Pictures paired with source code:
****************

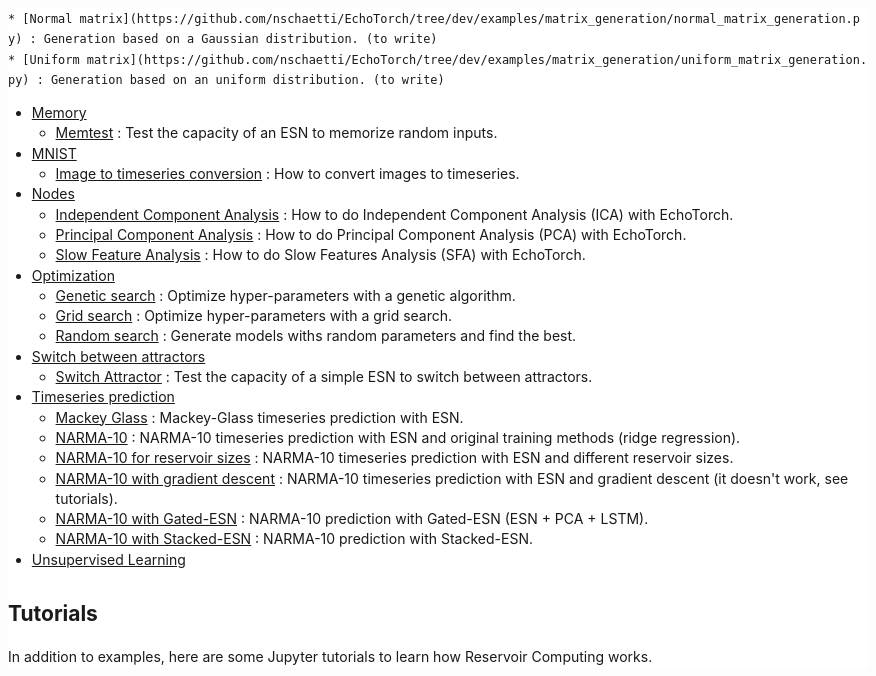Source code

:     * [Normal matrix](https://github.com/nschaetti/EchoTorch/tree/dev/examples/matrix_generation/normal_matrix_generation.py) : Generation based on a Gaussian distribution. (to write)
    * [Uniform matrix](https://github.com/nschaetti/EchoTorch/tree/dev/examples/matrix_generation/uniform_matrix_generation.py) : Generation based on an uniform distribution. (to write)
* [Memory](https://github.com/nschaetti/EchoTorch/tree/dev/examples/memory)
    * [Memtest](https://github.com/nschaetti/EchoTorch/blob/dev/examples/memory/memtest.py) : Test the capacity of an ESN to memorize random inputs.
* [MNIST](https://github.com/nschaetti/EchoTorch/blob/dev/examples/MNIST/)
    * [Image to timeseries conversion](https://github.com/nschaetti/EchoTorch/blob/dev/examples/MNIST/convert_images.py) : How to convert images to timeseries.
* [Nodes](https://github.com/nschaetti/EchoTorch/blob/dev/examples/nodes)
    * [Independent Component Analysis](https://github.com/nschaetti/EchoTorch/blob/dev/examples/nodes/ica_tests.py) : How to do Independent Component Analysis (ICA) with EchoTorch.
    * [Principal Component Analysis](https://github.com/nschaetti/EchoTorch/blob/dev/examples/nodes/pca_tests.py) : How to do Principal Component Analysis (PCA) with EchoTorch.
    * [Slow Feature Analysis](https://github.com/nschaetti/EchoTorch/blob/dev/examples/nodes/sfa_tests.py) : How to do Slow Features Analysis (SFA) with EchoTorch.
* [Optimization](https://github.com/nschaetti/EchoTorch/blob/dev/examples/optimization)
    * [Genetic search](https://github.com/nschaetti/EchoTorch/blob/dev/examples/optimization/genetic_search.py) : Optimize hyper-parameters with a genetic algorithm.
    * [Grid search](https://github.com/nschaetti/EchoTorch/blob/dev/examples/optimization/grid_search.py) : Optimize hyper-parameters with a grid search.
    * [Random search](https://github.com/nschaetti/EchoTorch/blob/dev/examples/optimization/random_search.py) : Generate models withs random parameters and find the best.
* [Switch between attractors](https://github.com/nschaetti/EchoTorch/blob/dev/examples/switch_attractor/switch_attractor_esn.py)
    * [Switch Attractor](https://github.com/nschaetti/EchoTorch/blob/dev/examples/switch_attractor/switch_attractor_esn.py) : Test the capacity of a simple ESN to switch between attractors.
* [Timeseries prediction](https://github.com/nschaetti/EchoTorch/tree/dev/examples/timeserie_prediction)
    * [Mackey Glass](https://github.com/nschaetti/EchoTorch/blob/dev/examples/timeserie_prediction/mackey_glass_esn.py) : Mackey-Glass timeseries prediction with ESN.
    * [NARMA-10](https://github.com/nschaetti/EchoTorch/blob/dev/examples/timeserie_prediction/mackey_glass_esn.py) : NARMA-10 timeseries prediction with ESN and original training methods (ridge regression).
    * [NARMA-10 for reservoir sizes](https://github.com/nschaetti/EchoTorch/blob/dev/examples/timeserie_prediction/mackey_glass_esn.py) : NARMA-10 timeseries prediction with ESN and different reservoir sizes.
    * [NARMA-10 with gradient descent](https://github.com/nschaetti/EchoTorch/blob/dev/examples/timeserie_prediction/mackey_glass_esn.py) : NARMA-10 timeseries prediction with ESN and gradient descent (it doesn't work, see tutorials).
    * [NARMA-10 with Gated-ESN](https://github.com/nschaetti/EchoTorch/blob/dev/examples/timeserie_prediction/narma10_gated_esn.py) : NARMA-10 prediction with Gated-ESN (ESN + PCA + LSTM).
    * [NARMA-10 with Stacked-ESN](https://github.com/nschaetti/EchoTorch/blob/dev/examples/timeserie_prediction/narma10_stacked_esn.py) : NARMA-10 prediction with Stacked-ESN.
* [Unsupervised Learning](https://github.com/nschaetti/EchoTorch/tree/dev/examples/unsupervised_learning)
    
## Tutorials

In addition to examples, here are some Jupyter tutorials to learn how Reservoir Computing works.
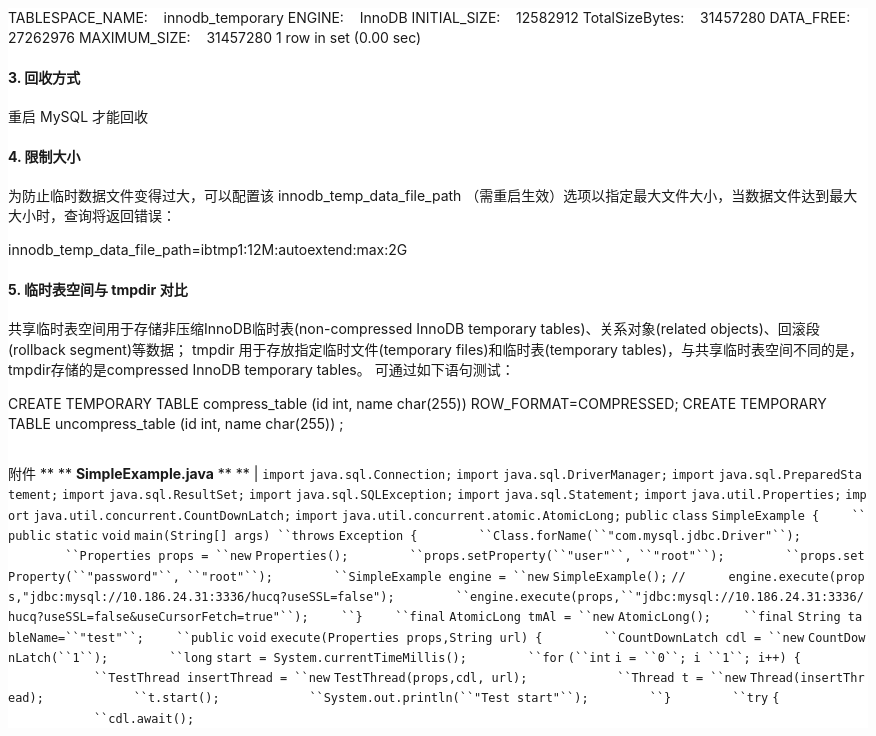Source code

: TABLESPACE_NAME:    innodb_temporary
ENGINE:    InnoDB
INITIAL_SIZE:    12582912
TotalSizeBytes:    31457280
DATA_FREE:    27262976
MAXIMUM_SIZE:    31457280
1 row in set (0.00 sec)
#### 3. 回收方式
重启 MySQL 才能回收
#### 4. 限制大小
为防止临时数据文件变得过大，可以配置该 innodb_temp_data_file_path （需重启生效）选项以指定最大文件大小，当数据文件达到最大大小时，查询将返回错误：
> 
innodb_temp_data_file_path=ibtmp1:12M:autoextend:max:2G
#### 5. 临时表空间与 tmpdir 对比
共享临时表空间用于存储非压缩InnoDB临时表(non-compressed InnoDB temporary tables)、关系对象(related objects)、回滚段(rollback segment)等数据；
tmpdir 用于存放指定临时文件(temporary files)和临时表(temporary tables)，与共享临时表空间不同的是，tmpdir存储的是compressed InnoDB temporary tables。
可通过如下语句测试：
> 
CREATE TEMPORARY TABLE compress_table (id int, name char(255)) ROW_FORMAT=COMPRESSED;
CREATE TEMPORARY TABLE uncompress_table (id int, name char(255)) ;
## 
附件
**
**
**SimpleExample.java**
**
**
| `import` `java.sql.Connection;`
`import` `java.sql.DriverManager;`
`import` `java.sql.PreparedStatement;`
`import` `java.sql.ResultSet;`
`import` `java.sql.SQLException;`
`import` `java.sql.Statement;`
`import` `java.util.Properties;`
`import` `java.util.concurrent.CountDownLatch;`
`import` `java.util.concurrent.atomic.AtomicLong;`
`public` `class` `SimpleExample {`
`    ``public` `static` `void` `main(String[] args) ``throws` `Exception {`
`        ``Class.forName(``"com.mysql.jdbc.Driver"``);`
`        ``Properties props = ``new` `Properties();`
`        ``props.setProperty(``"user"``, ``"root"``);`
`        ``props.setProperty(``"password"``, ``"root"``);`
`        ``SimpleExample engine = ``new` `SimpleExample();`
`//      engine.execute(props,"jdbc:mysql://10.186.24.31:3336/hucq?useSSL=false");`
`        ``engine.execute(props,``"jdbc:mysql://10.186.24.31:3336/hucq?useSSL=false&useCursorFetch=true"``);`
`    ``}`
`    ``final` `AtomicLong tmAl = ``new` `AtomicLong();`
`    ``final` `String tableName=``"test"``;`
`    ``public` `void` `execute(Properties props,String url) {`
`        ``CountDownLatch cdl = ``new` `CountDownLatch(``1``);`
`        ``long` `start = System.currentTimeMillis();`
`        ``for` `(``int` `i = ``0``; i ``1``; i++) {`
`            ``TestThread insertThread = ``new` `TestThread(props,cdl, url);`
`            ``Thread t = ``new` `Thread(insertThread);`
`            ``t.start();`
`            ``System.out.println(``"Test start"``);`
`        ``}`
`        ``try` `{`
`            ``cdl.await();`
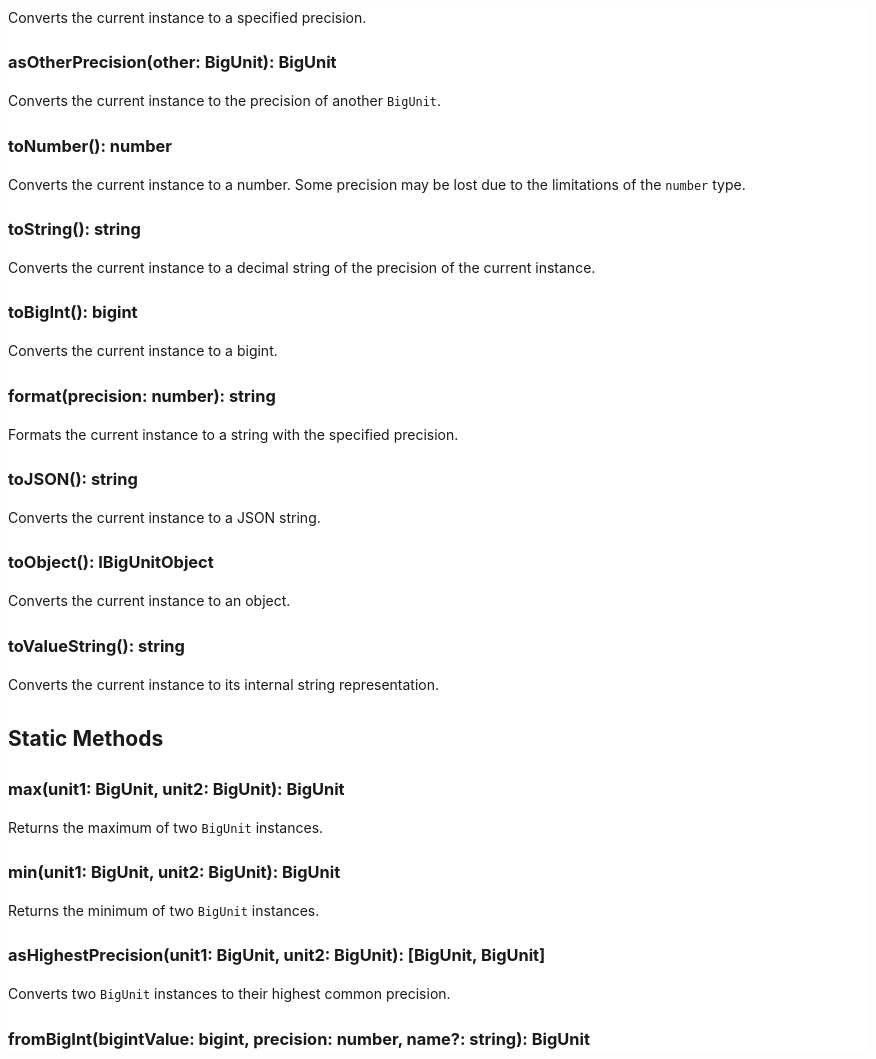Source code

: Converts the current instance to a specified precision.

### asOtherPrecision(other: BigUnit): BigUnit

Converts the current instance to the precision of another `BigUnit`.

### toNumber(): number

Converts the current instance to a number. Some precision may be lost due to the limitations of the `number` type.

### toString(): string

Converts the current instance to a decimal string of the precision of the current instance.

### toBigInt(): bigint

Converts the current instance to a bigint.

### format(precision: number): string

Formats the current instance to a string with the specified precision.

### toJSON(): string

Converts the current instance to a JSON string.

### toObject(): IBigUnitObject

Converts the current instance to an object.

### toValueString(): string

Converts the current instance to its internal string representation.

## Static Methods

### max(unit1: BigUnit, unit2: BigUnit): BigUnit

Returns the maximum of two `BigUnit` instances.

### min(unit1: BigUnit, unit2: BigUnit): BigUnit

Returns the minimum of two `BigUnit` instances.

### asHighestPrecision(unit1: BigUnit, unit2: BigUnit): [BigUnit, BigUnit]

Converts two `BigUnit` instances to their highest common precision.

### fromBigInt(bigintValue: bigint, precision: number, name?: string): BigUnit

****************

▸ **Task description**:
Exactly the lines from the start of the entries above through the line with "(PCA) with EchoTorch." should be reproduced, and nothing else; drop the pictures.

▸ **Answer to the exercise**:
Source code

:     * [Normal matrix](https://github.com/nschaetti/EchoTorch/tree/dev/examples/matrix_generation/normal_matrix_generation.py) : Generation based on a Gaussian distribution. (to write)
    * [Uniform matrix](https://github.com/nschaetti/EchoTorch/tree/dev/examples/matrix_generation/uniform_matrix_generation.py) : Generation based on an uniform distribution. (to write)
* [Memory](https://github.com/nschaetti/EchoTorch/tree/dev/examples/memory)
    * [Memtest](https://github.com/nschaetti/EchoTorch/blob/dev/examples/memory/memtest.py) : Test the capacity of an ESN to memorize random inputs.
* [MNIST](https://github.com/nschaetti/EchoTorch/blob/dev/examples/MNIST/)
    * [Image to timeseries conversion](https://github.com/nschaetti/EchoTorch/blob/dev/examples/MNIST/convert_images.py) : How to convert images to timeseries.
* [Nodes](https://github.com/nschaetti/EchoTorch/blob/dev/examples/nodes)
    * [Independent Component Analysis](https://github.com/nschaetti/EchoTorch/blob/dev/examples/nodes/ica_tests.py) : How to do Independent Component Analysis (ICA) with EchoTorch.
    * [Principal Component Analysis](https://github.com/nschaetti/EchoTorch/blob/dev/examples/nodes/pca_tests.py) : How to do Principal Component Analysis (PCA) with EchoTorch.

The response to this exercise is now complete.